The saboteur justice perverts who broke into my home to maliciously remove/damage/discredit my precious research on the basis of false libel allegations and vile hate took my hard drives without my consent or knowledge. Indeed it was only after several days of trying to switch on my computer that I noticed something was seriously, grieviously wrong.
They are now conspiring with Sir Iain Banks, Chief Commissioner of the Metropole Police and a conspiracy circle of SB officers who are dedicated to conspiracy and practice malicious justice perversion on a massive scale to prevent the truth coming out into the daylight.
Why do they abuse my sweet, gentle hard drives so? Why do they have no scorn for my stuffed fruitbat, which they poured scorn on as they threw - yes threw - it into the van. These hartless mosters have hearts as hard as stilton. Why do they always pick on me? What have I ever done to deserve being the most hounded woman in Britain? Why me? I ask Jesus, why must I suffer even more than He did?
It's because I am a researcher and that's not a crime. If a serious and dilligent researcher uncovers a vast criminal conspiracy to use mass murder to keep the throne in the hands of the Windsors, what else am I supposed to do? I must tell the truth. I will screech it from the housetops! They can not stop me because everyone agrees with my research and my findings. you won't find anyone who disagrees. Even my merry band of vile libel stalker saboteurs accept my findings.
I know this raid on my house was part of a gigantic malicious conspiracy against me.
They know who they are. They know what they've done. They know who they done it to. They know the nooks and crannies of my hard drives that were pristine before they polluted them with their sneering insinuations.
I was permitted to take photographs because of the importance of the research I was doing and I am a top researcher known for my dilligence. I've included a photo of me handling documents in the National Archives to show how pure I and my research, which is mine, ie it belongs to me, without gloves. Lesser researchers had to wear them but because I am so gentle I don't need them. What more proof do you want about the honesty and integrity of my serious research?

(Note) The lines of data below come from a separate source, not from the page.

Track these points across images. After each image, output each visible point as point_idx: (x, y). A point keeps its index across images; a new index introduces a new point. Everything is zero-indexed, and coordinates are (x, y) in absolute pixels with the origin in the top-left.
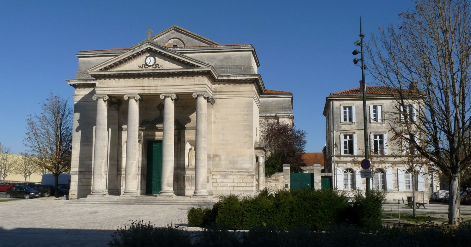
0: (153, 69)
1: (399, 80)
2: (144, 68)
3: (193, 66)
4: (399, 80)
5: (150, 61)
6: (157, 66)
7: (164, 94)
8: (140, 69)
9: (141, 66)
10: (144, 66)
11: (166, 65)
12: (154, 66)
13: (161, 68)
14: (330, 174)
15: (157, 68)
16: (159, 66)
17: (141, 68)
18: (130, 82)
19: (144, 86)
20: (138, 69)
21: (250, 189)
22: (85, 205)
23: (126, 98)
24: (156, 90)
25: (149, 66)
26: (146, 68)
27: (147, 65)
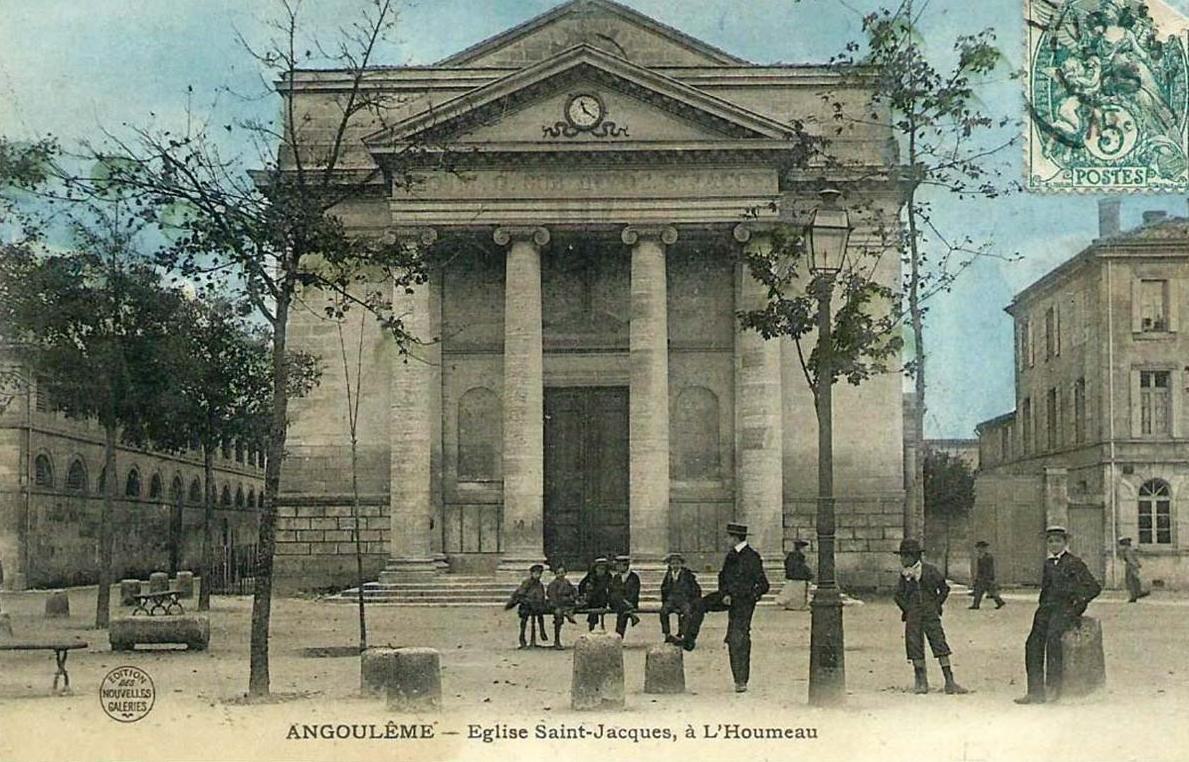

Because I photographed all sorts of stuff when noone was looking this means that, IN LAW, I am the only person who decides what to do with it. This is why I laugh at SB's silly request and hilarious attempt to get me into Chancery Lane over a few snaps of a happy researcher in her evidence. Besides, I've put them all over hte internet. This shows that I am right.
However, I ought to receive no further abuse, and I have instructed my lawyers to watch for any abuse, extremely carefully. I had my evil saboteur blog disappear in an instant over 28 days ago. That should be a warning to the other little groups of twittering ferrets.
I refute all the silly saboteur claims and malicious libel being thrown around like mad confetti by my stalking saboteurs. It will all come to naught. I will win my case just like I have won every other case - in my mind.
My research is galloping forward at leaps and bounds. I've never expalined the steaks in this, but it is obvious, but here's some hints:
- I am a royal descendant and catholic
- The English throne is in CofE hands
- The little prince was Catholic
- Ickle Joe was also the heir to the Stuart throne
My research proves that the Stuarts are the rightful heirs to the throne and the Windsors should be overthrown and the rightful heir to the throne be installed. Nobody atall questions the validity, accuracy or importance of my research. Even the saboteurs now agree with me and my vital research findings that were done by me all by myself.
Who is that rightful heir who should be sitting on the throne? Well, I'm much too modest to say...
*flutters eyelashes*
But if you haven't guessed then you are nothing but a weary wombat.
The day will soon come when justice is revealed and the upsurpers are banished from the island, followed by malicious wombats, libelling lemurs, saboteur stoats and guinea pigs of pervesion.
My day is coming, sooner than you think and then you will all tremble and beg forgiveness for your evil wombat ways.
The sun on the meadow is summery warm.
The stag in the forest runs free.
But gather together to greet the storm.
Tomorrow belongs to me.
The branch of the linden is leafy and green,
The Rhine gives its gold to the sea.
But somewhere a glory awaits unseen.
Tomorrow belongs to me.
The babe in his cradle is closing his eyes
The blossom embraces the bee.
But soon, says a whisper;
“Arise, arise,
Tomorrow belongs to me.”
Oh Fatherland, Fatherland,
Show us the sign
Your children have waited to see.
The morning will come
When the world is mine.
Tomorrow belongs to me!
Today's sandwich was Folie d'Vache crowned with freshly grated Stone of Scone and was bought in the usual way.